# Assignment:
Please quote the text of every item below word for word, leaving the pictures out of your answer.

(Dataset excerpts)
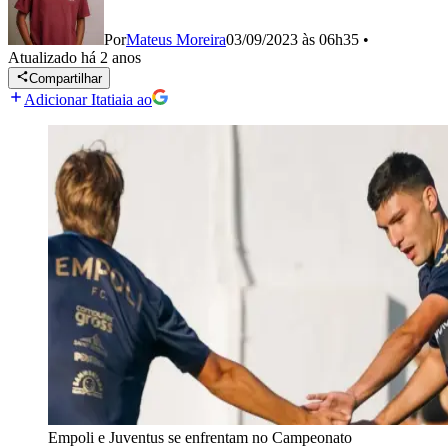
Por
Mateus Moreira
03/09/2023 às 06h35
•
Atualizado
há 2 anos
Compartilhar
Adicionar Itatiaia ao
Empoli e Juventus se enfrentam no Campeonato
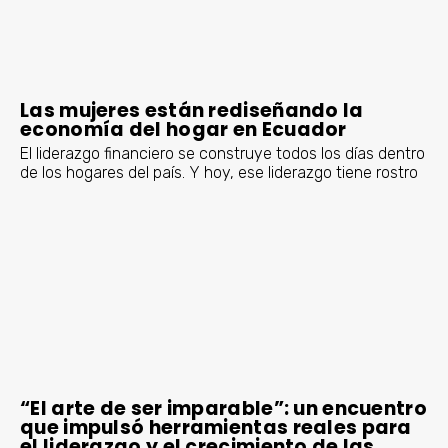
Las mujeres están rediseñando la
economía del hogar en Ecuador
El liderazgo financiero se construye todos los días dentro
de los hogares del país. Y hoy, ese liderazgo tiene rostro
“El arte de ser imparable”: un encuentro
que impulsó herramientas reales para
el liderazgo y el crecimiento de las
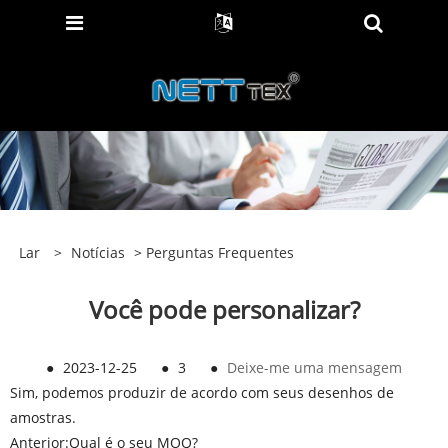
Lar
>
Notícias
>
Perguntas Frequentes
Você pode personalizar?
●
2023-12-25
●
3
●
Deixe-me uma mensagem
Sim, podemos produzir de acordo com seus desenhos de
amostras.
Anterior:
Qual é o seu MOQ?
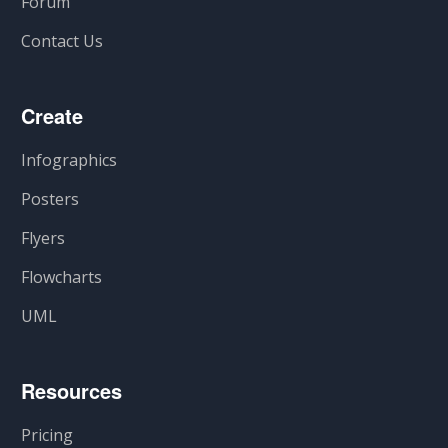
Forum
Contact Us
Create
Infographics
Posters
Flyers
Flowcharts
UML
Resources
Pricing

# Answer section:
Por
Mateus Moreira
03/09/2023 às 06h35
•
Atualizado
há 2 anos
Compartilhar
Adicionar Itatiaia ao
Empoli e Juventus se enfrentam no Campeonato
Las mujeres están rediseñando la
economía del hogar en Ecuador
El liderazgo financiero se construye todos los días dentro
de los hogares del país. Y hoy, ese liderazgo tiene rostro
“El arte de ser imparable”: un encuentro
que impulsó herramientas reales para
el liderazgo y el crecimiento de las
Lar
>
Notícias
>
Perguntas Frequentes
Você pode personalizar?
●
2023-12-25
●
3
●
Deixe-me uma mensagem
Sim, podemos produzir de acordo com seus desenhos de
amostras.
Anterior:
Qual é o seu MOQ?
Forum
Contact Us
Create
Infographics
Posters
Flyers
Flowcharts
UML
Resources
Pricing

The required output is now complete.